In some people I see great liberty indeed; in many, if not in the most, an oppressive, degrading servitude. But what is liberty without wisdom, and without virtue? It is the greatest of all possible evils; for it is folly, vice, and madness, without tuition or restraint. Those who know what virtuous liberty is, cannot bear to see it disgraced by incapable heads, on account of their having high-sounding words in their mouths.— Reflections. (IV. 272).
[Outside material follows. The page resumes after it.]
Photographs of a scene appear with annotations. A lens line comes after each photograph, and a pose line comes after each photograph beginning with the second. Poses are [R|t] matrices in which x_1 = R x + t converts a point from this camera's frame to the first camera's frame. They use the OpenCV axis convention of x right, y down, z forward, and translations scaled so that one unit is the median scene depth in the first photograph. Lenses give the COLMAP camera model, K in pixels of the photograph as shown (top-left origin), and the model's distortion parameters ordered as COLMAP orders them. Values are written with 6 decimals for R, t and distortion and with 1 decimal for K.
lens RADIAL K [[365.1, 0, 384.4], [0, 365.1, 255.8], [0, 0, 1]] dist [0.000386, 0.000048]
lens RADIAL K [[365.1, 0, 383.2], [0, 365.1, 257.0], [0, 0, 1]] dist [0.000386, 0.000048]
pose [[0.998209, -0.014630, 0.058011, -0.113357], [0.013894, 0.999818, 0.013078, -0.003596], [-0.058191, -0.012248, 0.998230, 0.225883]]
Men are qualified for civil liberty in exact proportion to their disposition to put moral chains upon their own appetites; in proportion as their love to justice is above their rapacity; in proportion as their soundness and sobriety of understanding is above their vanity and presumption; in proportion as they are more disposed to listen to the counsels of the wise and good, in preference to the flattery of knaves. Society cannot exist unless a controlling power upon will and appetite he placed somewhere, and the less of it there is within, the more there must be without. It is ordained in the eternal constitution of things that men of intemperate minds cannot he free. Their passions forge their fetters.— National Assembly (IV. 319).
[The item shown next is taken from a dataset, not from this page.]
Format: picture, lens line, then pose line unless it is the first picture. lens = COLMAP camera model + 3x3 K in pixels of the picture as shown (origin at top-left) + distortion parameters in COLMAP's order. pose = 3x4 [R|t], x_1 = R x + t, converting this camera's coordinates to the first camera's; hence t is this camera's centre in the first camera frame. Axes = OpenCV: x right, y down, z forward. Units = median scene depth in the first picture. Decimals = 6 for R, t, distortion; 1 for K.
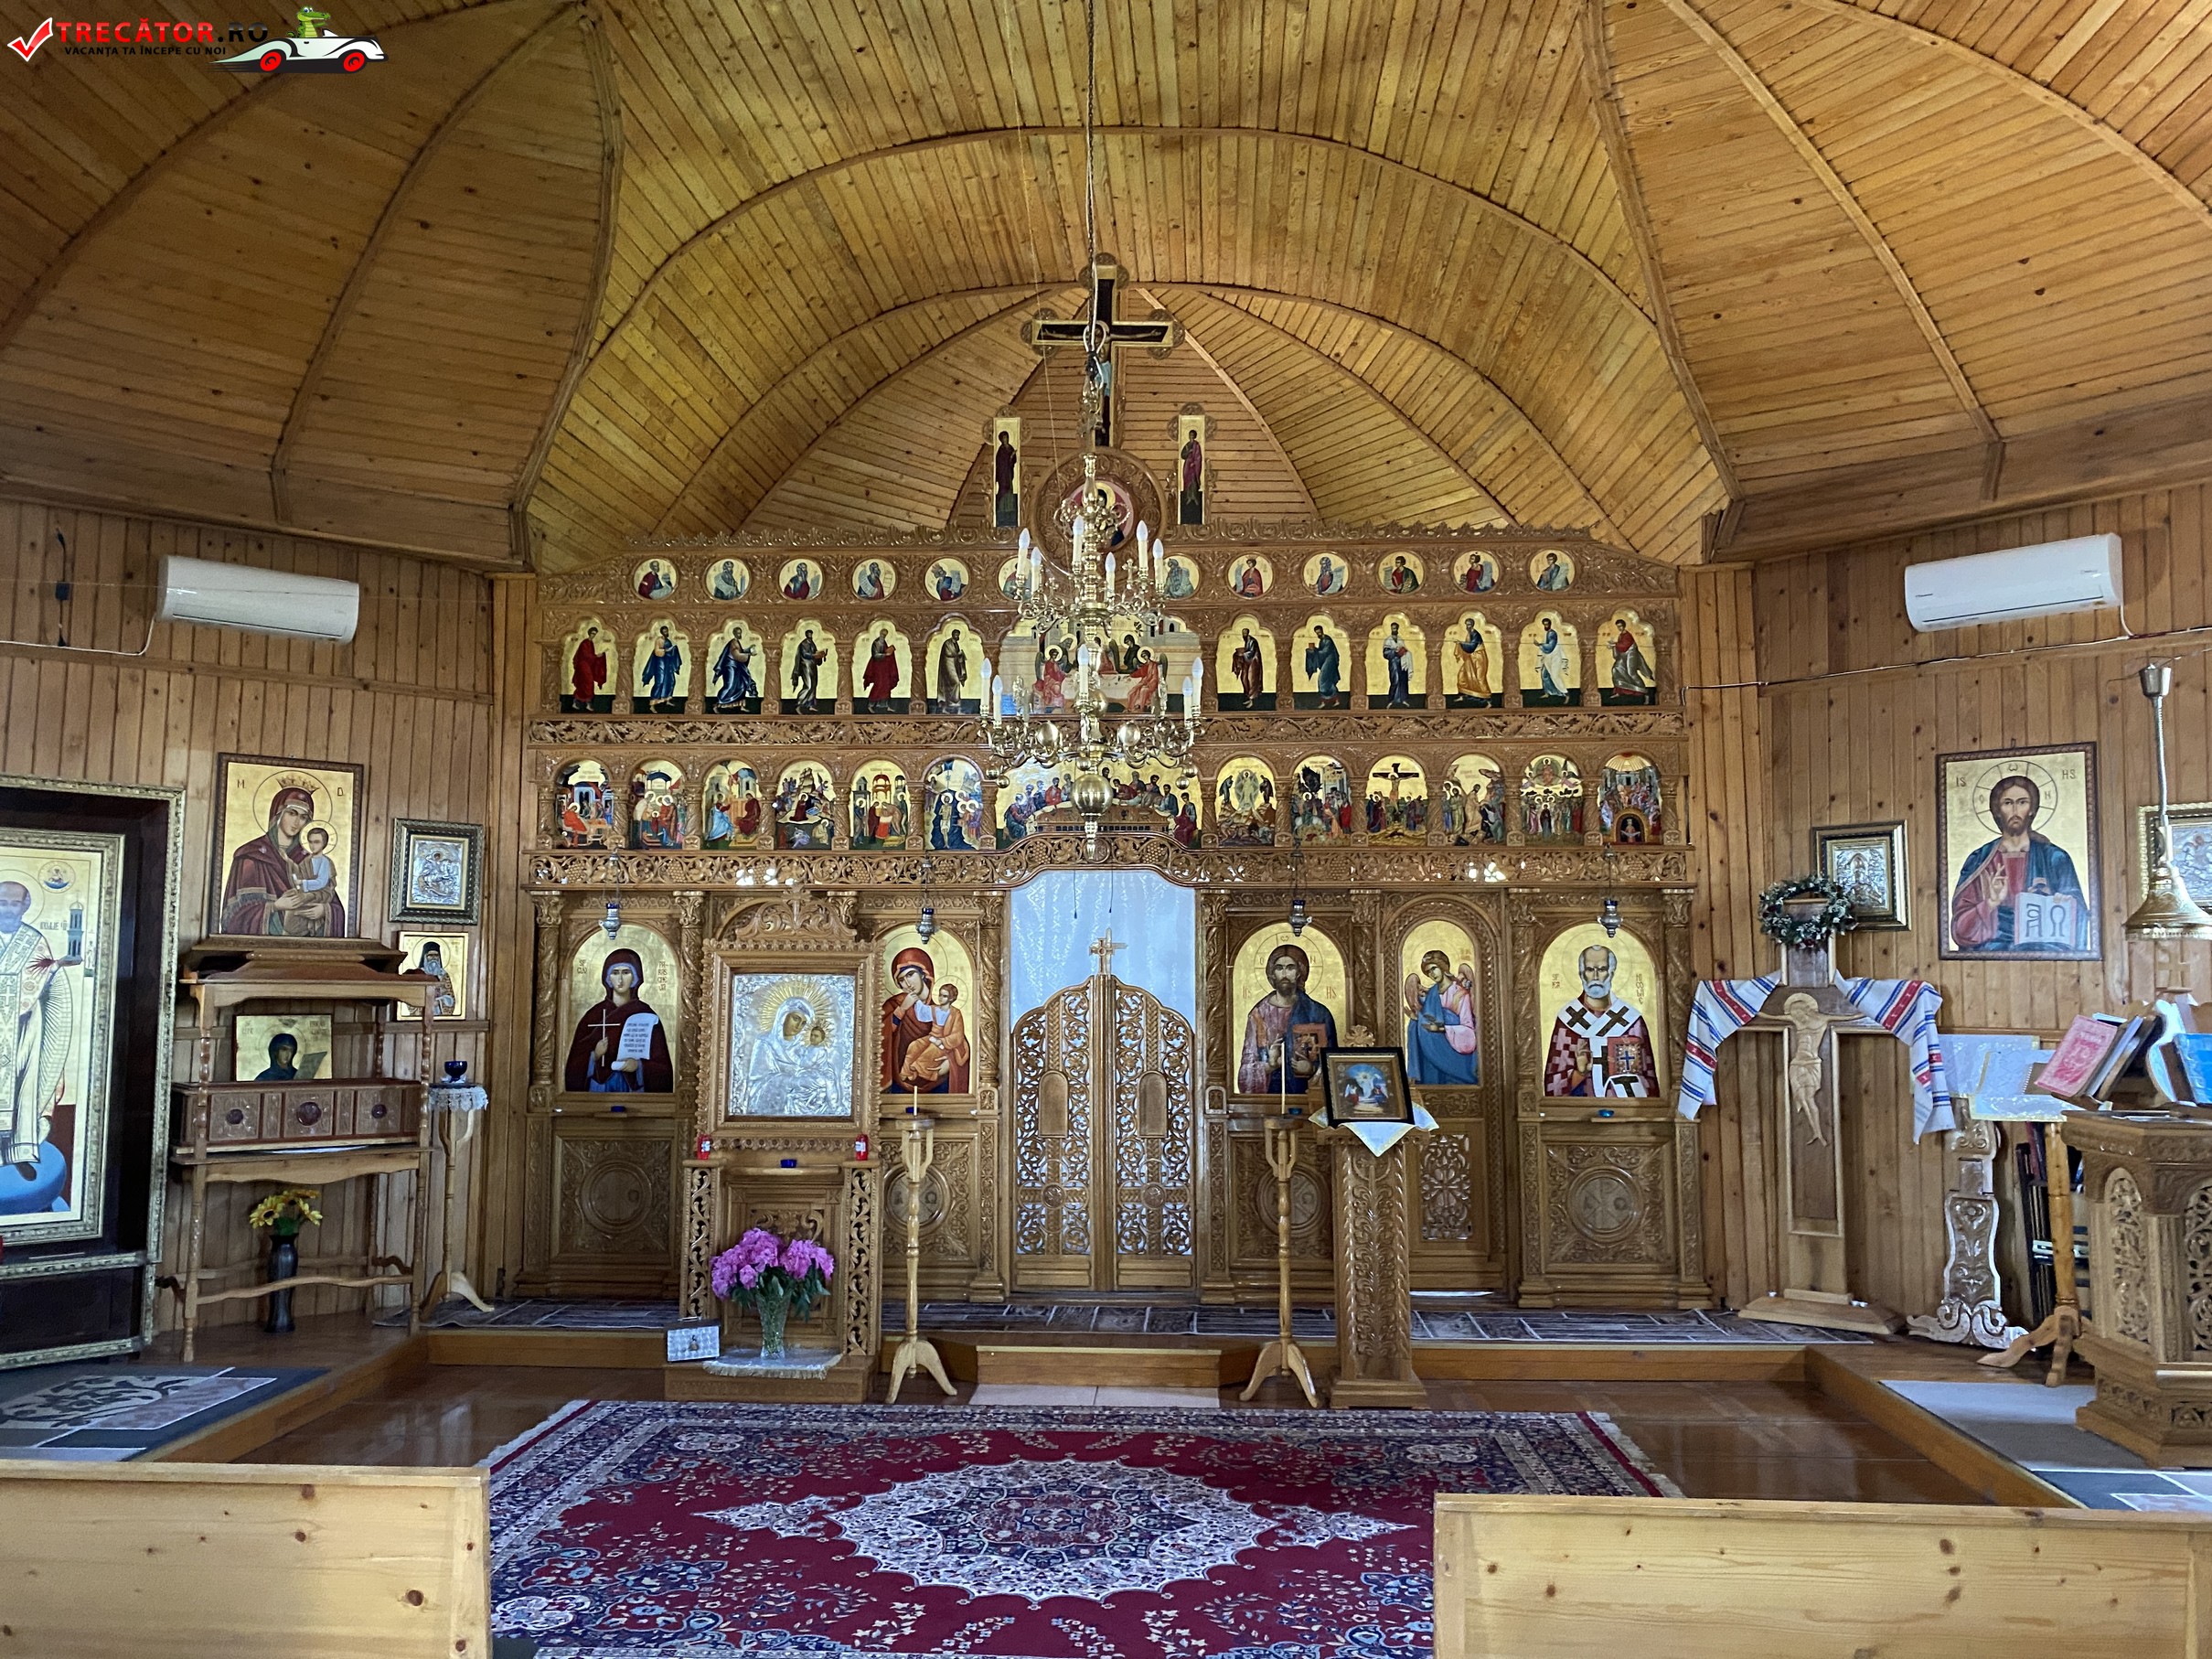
lens RADIAL K [[1681.3, 0, 1077.2], [0, 1681.3, 821.9], [0, 0, 1]] dist [0.110483, -0.210646]
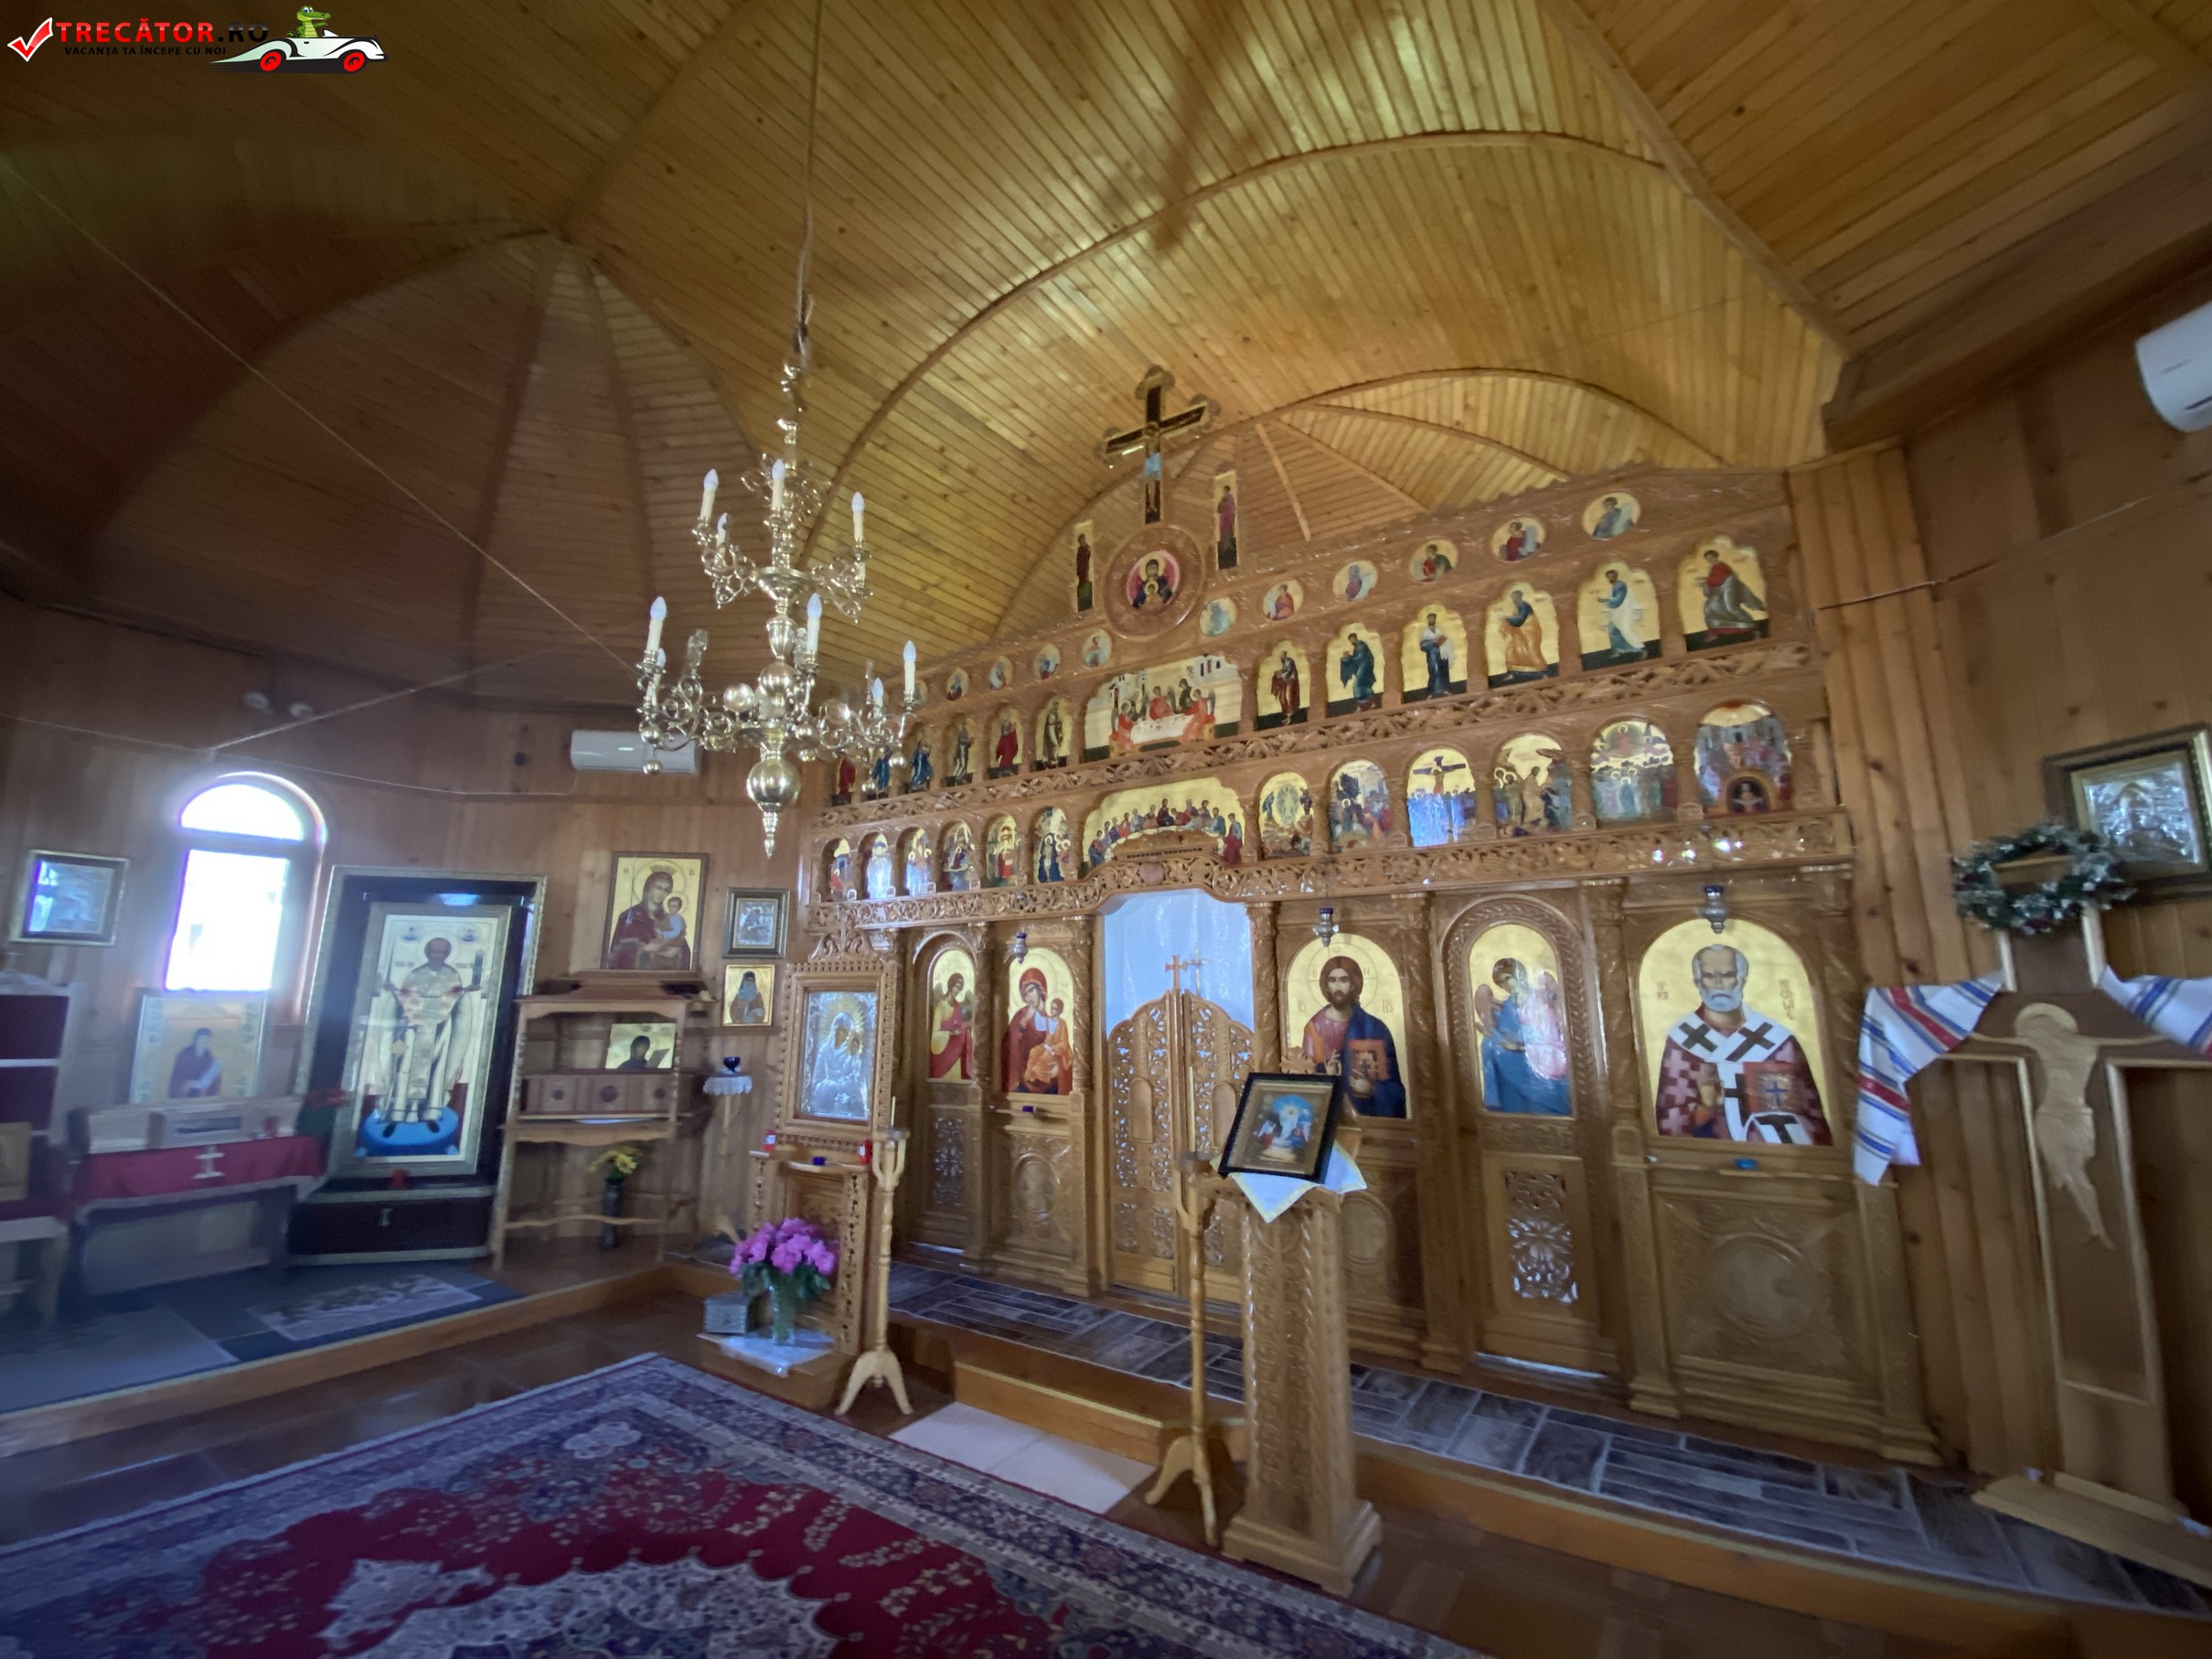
lens RADIAL K [[891.3, 0, 1098.9], [0, 891.3, 833.9], [0, 0, 1]] dist [0.042770, -0.035075]
pose [[0.861889, -0.097719, -0.497592, 0.268815], [0.055105, 0.993495, -0.099658, 0.046479], [0.504094, 0.058475, 0.861667, 0.478997]]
An Englishman is the unfittest person on earth to argue another Englishman into slavery.— Conciliation (II. 196).
But the true danger is, when liberty is nibbled away, for expedients, and by parts.— Letter to Sheriffs (II 249).
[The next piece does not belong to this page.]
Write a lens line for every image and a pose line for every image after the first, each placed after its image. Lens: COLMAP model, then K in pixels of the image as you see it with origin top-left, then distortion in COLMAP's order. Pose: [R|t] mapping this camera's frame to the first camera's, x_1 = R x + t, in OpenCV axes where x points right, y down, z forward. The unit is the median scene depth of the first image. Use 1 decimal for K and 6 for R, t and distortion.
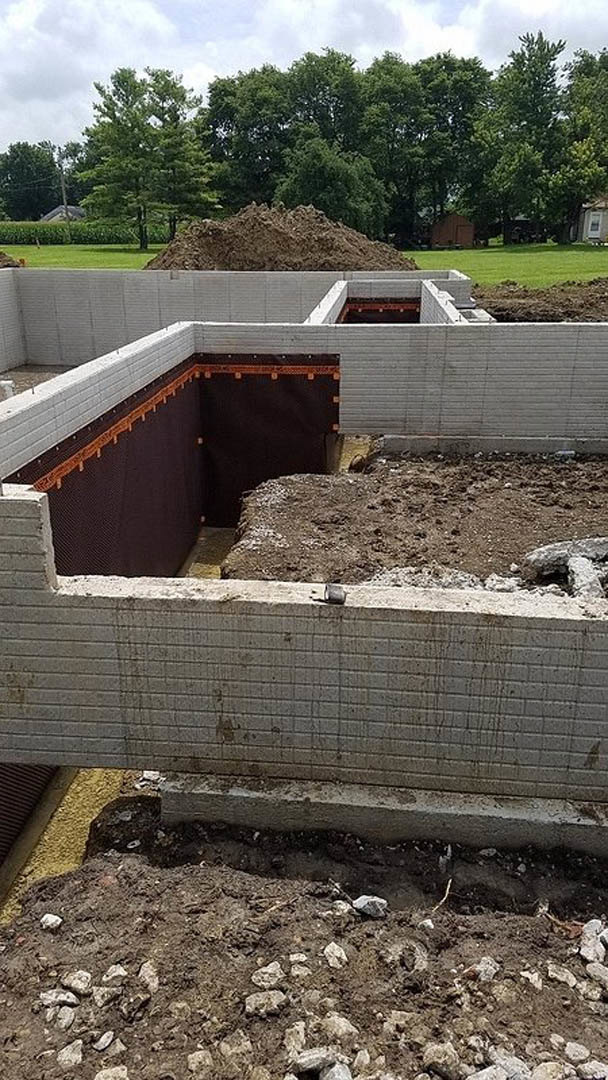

I have no idea of a liberty unconnected with honesty and justice. Nor do I believe that any good constitutions of government, or of freedom, can find it necessary for their security to doom any part of the people to a permanent slavery. Such a constitution of freedom, if such can be, is in effect no more than another name for the tyranny of the strongest faction ; and factions in republics have been, and are, full as capable as monarchs of the most cruel oppression and injustice. It is but too true, that the love, and even the very idea, of genuine liberty is extremely rare. It is but too true, that there are many, whose whole scheme of freedom is made up of pride, perverseness, and insolence. They feel themselves in a state of thraldom, they imagine that their souls are cooped and cabined in, unless they have some man, or some body of men, dependent on their mercy. This desire of having some one below them descends to those who are the very lowest of all,— and a Protestant cobbler, debased by his poverty, but exalted by his share of the ruling Church, feels a pride in knowing it is by his generosity alone that the peer, whose footman's instep he measures, is able to keep his chaplain from a jail. This disposition is the true source of the passion, which many men, in very humble life, have taken to the American war. Our subjects in America; our colonies; our dependants. This lust of party-power is the liberty they hunger and thirst for; and this syren song of ambition has charmed ears that one would have thought were never organised to that sort of music. — Bristol, 1780 (III. 41).
Liberty, such as deserves the name, is an honest, equitable, diffusive and impartial principle. It is a great and enlarged virtue, and not a sordid, selfish, and illiberal vice. It is the portion of the mass of the citizens, and not the haughty licence of some potent individual or some predominant faction.— Letter to Richard Burke.
Abstract liberty, like other mere abstractions, is not to be found. Liberty inheres in some sensible object; and every nation has formed to itself some favourite point, which by way of eminence becomes the criterion of their happiness. — Conciliation (II 185).